WASHINGTON, D.C. — Senate Intelligence Committee leaders on Thursday released a joint statement in which they said they have no reason to believe that President Donald Trump’s claims of wiretapping are true.

The statement, which was released on Thursday, reads as follows:

“Based on the information available to us, we see no indications that Trump Tower was the subject of surveillance by any element of the United States government either before or after Election Day 2016.”

The statement, signed by Senate Select Committee on Intelligence Chairman Richard Burr, R-North Carolina, and Vice Chairman Mark Warner, D-Virginia, was issued in response to allegations by president Donald Trump that offices at Trump Tower New York were wiretapped on orders of the DNC.
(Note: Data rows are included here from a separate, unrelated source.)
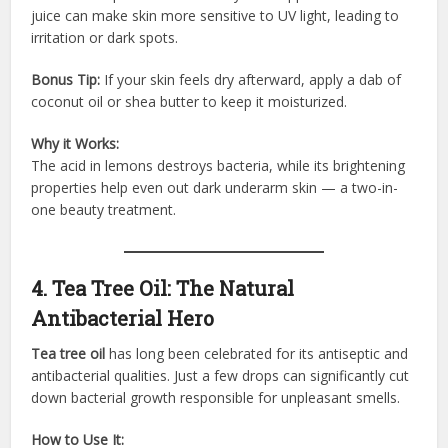
juice can make skin more sensitive to UV light, leading to
irritation or dark spots.
Bonus Tip:
If your skin feels dry afterward, apply a dab of
coconut oil or shea butter to keep it moisturized.
Why it Works:
The acid in lemons destroys bacteria, while its brightening
properties help even out dark underarm skin — a two-in-
one beauty treatment.
4. Tea Tree Oil: The Natural
Antibacterial Hero
Tea tree oil
has long been celebrated for its antiseptic and
antibacterial qualities. Just a few drops can significantly cut
down bacterial growth responsible for unpleasant smells.
How to Use It:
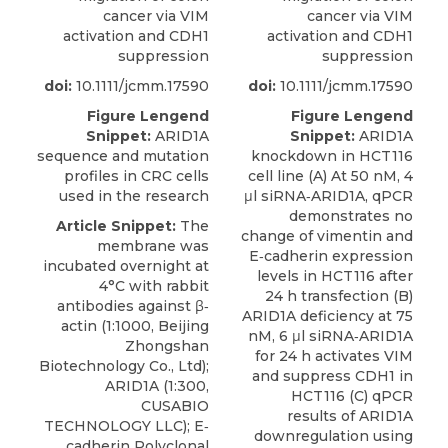
cancer via VIM
cancer via VIM
activation and CDH1
activation and CDH1
suppression
suppression
doi:
10.1111/jcmm.17590
doi:
10.1111/jcmm.17590
Figure Lengend
Figure Lengend
Snippet:
ARID1A
Snippet:
ARID1A
sequence and mutation
knockdown in HCT116
profiles in CRC cells
cell line (A) At 50 nM, 4
used in the research
μl siRNA‐ARID1A, qPCR
demonstrates no
Article Snippet:
The
change of vimentin and
membrane was
E‐cadherin expression
incubated overnight at
levels in HCT116 after
4°C with rabbit
24 h transfection (B)
antibodies against β‐
ARID1A deficiency at 75
actin (1:1000, Beijing
nM, 6 μl siRNA‐ARID1A
Zhongshan
for 24 h activates VIM
Biotechnology Co., Ltd);
and suppress CDH1 in
ARID1A
(1:300,
HCT116 (C) qPCR
CUSABIO
results of ARID1A
TECHNOLOGY LLC); E‐
downregulation using
cadherin Polyclonal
The statement comes just hours after House Speaker Paul Ryan said “no such wiretap existed.”

On March 4, Trump accused his predecessor, former President Barack Obama of “wiretapping” his residence and business location in New York City in an attempt to obtain information he could use to discredit Trump during the 2016 presidential campaign, an allegation that Barack Obama publicly denied. This week president Trump attempted to clarify those remarks.

“When I say wiretapping, those words were in quotes,” Trump told Fox News Wednesday. “That really covers — because wiretapping is pretty old-fashioned stuff — but that really covers surveillance and many other things. And nobody ever talks about the fact that it was in quotes, but that’s a very important thing.”